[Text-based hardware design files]
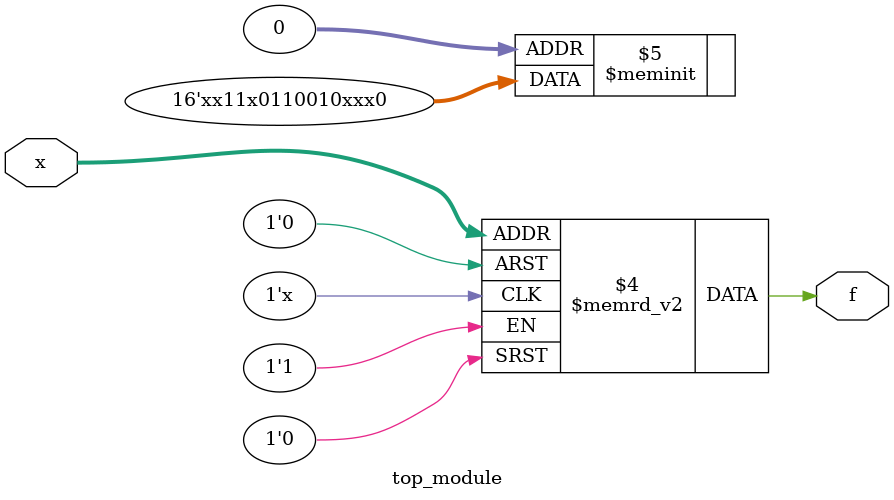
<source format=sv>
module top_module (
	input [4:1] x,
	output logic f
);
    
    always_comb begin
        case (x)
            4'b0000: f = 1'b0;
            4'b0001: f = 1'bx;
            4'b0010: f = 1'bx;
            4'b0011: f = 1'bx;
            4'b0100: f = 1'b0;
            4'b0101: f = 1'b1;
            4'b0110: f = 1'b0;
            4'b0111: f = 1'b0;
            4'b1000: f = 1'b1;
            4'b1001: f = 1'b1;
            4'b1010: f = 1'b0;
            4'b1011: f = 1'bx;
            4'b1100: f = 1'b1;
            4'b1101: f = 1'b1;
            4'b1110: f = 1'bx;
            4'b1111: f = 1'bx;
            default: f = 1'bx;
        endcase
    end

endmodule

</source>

* TRY IT *
Nothing should appear in the answer except the lines above from the line with "4'b0010: f = 1'bx;" through the line with "4'b1110: f = 1'bx;", both included, written out exactly.

* SOLUTION TO THIS TASK *
            4'b0010: f = 1'bx;
            4'b0011: f = 1'bx;
            4'b0100: f = 1'b0;
            4'b0101: f = 1'b1;
            4'b0110: f = 1'b0;
            4'b0111: f = 1'b0;
            4'b1000: f = 1'b1;
            4'b1001: f = 1'b1;
            4'b1010: f = 1'b0;
            4'b1011: f = 1'bx;
            4'b1100: f = 1'b1;
            4'b1101: f = 1'b1;
            4'b1110: f = 1'bx;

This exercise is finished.